*Your objective*. Below are the records; restate word for word the lines from the first through the one containing "right shoulder: (74, 166)", and only those.
= Beginning of Section =
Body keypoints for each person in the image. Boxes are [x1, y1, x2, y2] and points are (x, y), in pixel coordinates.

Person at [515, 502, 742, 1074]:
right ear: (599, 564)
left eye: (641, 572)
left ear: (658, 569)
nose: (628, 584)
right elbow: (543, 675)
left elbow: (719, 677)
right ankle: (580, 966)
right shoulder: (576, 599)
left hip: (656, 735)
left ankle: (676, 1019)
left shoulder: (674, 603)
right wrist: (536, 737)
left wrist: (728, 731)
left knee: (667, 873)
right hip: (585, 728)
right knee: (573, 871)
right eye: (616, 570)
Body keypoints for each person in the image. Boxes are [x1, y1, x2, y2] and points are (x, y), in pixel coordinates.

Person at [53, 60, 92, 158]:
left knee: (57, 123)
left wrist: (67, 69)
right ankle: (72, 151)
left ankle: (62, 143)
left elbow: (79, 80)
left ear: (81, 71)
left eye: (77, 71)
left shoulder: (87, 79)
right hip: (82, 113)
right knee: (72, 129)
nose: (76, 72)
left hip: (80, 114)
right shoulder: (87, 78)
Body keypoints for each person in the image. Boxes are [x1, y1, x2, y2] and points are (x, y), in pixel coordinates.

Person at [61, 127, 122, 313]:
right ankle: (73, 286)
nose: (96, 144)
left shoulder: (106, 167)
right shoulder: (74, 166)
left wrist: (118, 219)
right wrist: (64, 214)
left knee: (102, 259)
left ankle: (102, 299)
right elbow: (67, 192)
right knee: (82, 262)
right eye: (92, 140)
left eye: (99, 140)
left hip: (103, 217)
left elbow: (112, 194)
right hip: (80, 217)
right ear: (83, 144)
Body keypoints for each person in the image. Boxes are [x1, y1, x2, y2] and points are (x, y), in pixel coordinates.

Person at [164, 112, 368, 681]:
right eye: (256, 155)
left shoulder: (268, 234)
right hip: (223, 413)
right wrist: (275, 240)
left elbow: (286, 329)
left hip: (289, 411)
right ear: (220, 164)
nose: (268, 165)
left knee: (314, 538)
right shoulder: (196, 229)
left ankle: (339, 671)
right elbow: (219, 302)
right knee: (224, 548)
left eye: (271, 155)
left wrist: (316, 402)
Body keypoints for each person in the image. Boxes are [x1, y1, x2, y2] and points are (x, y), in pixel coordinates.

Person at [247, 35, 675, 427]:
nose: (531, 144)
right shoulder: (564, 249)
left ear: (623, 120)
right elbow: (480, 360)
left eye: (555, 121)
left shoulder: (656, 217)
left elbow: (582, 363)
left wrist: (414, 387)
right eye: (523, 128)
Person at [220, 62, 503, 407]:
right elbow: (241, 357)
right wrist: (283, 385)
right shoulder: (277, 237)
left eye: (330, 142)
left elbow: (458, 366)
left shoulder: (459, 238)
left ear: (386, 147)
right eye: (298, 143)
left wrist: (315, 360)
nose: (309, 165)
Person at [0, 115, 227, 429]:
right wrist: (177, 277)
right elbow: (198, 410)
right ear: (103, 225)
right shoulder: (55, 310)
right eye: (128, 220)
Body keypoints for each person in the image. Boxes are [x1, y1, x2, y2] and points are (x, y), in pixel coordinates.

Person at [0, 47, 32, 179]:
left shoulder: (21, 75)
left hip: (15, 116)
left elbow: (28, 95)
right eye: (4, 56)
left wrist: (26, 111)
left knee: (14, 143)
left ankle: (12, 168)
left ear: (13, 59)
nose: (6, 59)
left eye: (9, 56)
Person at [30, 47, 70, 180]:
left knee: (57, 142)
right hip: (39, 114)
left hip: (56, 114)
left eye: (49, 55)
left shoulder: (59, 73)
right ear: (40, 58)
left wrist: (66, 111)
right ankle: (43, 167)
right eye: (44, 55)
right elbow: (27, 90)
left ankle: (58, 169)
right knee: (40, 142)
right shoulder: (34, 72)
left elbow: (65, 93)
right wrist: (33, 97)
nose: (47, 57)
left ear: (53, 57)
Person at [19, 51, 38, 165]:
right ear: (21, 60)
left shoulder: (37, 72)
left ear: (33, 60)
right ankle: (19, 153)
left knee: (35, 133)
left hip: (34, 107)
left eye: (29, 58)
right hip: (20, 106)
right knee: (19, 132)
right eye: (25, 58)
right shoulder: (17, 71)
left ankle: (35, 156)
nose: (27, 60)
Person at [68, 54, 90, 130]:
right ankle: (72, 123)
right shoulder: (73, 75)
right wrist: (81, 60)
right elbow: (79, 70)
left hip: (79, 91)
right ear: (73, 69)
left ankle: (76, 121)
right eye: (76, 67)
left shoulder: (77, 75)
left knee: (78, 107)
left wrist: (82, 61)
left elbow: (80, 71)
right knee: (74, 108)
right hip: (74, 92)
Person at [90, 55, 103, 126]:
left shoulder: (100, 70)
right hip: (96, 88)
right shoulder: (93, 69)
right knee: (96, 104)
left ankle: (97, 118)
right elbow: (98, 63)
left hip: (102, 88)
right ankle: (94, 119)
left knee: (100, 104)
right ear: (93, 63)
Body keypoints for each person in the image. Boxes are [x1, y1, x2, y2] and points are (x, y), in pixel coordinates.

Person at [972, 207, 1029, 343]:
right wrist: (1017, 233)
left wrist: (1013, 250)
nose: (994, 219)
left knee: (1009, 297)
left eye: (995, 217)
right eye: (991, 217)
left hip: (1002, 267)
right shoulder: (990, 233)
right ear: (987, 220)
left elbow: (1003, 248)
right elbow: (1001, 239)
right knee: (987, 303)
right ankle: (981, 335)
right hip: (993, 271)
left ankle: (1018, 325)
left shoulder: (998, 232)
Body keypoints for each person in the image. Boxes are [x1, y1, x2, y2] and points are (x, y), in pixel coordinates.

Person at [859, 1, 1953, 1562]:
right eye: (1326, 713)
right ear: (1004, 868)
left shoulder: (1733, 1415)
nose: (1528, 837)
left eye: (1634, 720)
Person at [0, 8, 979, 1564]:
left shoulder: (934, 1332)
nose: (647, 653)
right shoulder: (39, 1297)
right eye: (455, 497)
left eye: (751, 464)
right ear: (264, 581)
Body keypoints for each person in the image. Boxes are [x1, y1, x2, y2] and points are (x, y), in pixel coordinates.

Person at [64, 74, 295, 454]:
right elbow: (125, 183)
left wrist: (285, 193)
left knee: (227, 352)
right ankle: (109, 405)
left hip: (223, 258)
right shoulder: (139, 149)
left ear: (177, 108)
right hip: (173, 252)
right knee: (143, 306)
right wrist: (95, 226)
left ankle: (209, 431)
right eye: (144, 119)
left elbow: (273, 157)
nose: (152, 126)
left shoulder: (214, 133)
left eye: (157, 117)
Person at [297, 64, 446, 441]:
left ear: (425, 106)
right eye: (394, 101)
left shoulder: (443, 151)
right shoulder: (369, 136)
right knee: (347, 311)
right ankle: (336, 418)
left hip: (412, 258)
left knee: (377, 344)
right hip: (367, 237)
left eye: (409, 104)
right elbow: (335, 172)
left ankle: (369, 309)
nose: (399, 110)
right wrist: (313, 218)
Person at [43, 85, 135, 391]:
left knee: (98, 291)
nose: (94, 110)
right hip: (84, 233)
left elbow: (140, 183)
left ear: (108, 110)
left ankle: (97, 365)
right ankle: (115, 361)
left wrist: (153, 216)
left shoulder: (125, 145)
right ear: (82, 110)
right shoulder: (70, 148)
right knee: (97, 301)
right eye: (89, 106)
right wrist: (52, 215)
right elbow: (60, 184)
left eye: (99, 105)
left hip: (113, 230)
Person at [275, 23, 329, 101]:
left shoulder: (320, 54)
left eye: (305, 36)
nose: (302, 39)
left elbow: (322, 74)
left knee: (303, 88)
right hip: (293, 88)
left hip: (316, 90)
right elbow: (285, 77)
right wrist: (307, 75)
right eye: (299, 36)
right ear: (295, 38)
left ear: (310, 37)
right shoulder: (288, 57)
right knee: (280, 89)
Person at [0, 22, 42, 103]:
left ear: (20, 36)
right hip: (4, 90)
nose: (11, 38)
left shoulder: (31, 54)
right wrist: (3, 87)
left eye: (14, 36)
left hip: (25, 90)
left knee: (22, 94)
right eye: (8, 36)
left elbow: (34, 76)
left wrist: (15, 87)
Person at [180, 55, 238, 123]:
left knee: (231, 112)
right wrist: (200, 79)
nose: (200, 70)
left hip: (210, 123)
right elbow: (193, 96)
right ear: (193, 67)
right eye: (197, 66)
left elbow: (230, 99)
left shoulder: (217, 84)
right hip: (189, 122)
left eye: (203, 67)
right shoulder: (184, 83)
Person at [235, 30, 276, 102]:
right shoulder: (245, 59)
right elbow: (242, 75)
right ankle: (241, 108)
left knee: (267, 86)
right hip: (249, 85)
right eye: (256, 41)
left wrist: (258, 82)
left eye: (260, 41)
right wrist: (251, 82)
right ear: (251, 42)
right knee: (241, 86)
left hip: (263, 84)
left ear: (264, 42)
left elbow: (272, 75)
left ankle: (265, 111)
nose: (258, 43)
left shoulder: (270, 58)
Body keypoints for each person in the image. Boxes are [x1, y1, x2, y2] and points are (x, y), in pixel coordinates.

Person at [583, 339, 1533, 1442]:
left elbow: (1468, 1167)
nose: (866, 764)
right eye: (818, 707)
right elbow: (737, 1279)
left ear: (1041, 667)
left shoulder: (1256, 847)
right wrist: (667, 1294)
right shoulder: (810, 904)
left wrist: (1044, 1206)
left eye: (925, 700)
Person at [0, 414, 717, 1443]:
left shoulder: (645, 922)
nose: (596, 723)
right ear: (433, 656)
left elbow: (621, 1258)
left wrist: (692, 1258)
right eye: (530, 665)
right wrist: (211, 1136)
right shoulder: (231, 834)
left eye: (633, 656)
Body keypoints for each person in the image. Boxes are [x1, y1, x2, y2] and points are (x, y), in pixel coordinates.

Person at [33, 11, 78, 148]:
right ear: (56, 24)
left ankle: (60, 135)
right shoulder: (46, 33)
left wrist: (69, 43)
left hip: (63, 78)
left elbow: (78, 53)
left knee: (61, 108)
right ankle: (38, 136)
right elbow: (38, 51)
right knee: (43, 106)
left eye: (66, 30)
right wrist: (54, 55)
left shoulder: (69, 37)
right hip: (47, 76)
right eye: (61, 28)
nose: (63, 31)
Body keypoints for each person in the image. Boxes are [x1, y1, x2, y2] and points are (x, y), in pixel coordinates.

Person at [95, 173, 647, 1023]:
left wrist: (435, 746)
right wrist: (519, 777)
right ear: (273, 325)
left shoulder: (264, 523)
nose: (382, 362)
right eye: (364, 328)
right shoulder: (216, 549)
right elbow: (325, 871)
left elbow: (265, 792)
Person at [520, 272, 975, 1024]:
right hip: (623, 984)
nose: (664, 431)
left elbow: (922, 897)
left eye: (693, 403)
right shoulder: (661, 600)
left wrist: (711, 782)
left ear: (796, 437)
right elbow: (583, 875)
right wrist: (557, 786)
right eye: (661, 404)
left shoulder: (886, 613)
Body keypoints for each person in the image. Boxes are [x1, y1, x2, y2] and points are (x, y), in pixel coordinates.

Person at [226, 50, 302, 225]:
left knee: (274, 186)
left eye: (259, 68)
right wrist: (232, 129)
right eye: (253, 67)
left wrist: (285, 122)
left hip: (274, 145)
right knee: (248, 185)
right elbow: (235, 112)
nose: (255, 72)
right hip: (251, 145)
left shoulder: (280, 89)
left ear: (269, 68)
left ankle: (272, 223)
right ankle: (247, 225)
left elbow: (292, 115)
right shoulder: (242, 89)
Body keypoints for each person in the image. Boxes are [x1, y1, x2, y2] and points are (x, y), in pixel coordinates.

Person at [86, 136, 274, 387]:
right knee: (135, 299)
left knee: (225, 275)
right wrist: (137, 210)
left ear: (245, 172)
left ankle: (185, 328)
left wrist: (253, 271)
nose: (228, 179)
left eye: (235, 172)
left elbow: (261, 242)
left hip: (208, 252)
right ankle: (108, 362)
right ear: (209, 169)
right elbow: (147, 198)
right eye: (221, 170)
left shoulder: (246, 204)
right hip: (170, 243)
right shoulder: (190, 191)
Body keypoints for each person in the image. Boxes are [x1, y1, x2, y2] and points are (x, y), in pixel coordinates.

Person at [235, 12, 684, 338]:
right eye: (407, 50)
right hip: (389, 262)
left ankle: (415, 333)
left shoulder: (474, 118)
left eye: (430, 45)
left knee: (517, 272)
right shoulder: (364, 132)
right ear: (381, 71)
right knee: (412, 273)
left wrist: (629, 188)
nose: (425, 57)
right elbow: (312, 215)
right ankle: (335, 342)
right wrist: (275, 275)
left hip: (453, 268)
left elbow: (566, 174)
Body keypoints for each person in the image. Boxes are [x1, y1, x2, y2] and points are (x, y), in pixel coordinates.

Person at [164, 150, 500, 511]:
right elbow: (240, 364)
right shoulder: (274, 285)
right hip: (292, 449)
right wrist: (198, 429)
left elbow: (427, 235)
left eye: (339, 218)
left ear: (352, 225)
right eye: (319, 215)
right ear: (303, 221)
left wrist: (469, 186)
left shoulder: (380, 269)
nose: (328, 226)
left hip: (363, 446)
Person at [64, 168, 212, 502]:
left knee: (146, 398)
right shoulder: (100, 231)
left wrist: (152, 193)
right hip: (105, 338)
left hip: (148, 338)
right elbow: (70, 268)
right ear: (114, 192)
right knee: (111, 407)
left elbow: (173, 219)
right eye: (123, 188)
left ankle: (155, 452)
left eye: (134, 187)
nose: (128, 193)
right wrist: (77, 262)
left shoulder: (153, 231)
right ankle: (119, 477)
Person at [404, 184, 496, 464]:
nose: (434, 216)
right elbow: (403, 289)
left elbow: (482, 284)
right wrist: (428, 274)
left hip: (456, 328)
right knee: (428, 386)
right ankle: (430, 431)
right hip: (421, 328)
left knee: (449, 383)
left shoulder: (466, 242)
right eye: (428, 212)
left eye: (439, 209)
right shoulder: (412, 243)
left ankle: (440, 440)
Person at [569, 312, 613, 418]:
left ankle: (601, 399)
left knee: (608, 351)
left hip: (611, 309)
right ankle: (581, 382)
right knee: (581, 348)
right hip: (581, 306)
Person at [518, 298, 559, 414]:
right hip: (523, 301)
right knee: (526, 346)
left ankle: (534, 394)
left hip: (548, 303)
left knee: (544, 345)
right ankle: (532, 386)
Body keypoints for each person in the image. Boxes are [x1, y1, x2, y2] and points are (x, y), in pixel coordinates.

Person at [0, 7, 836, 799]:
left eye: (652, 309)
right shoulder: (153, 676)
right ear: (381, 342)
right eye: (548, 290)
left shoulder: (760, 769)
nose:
= End of Section =
*Exercise output*.
Body keypoints for each person in the image. Boxes are [x1, y1, x2, y2] and points are (x, y), in pixel coordinates.

Person at [515, 502, 742, 1074]:
right ear: (599, 564)
left eye: (641, 572)
left ear: (658, 569)
nose: (628, 584)
right elbow: (543, 675)
left elbow: (719, 677)
right ankle: (580, 966)
right shoulder: (576, 599)
left hip: (656, 735)
left ankle: (676, 1019)
left shoulder: (674, 603)
right wrist: (536, 737)
left wrist: (728, 731)
left knee: (667, 873)
right hip: (585, 728)
right knee: (573, 871)
right eye: (616, 570)
Body keypoints for each person in the image. Boxes are [x1, y1, x2, y2] and points are (x, y), in pixel coordinates.

Person at [53, 60, 92, 158]:
left knee: (57, 123)
left wrist: (67, 69)
right ankle: (72, 151)
left ankle: (62, 143)
left elbow: (79, 80)
left ear: (81, 71)
left eye: (77, 71)
left shoulder: (87, 79)
right hip: (82, 113)
right knee: (72, 129)
nose: (76, 72)
left hip: (80, 114)
right shoulder: (87, 78)
Body keypoints for each person in the image. Boxes are [x1, y1, x2, y2] and points are (x, y), in pixel coordinates.

Person at [61, 127, 122, 313]:
right ankle: (73, 286)
nose: (96, 144)
left shoulder: (106, 167)
right shoulder: (74, 166)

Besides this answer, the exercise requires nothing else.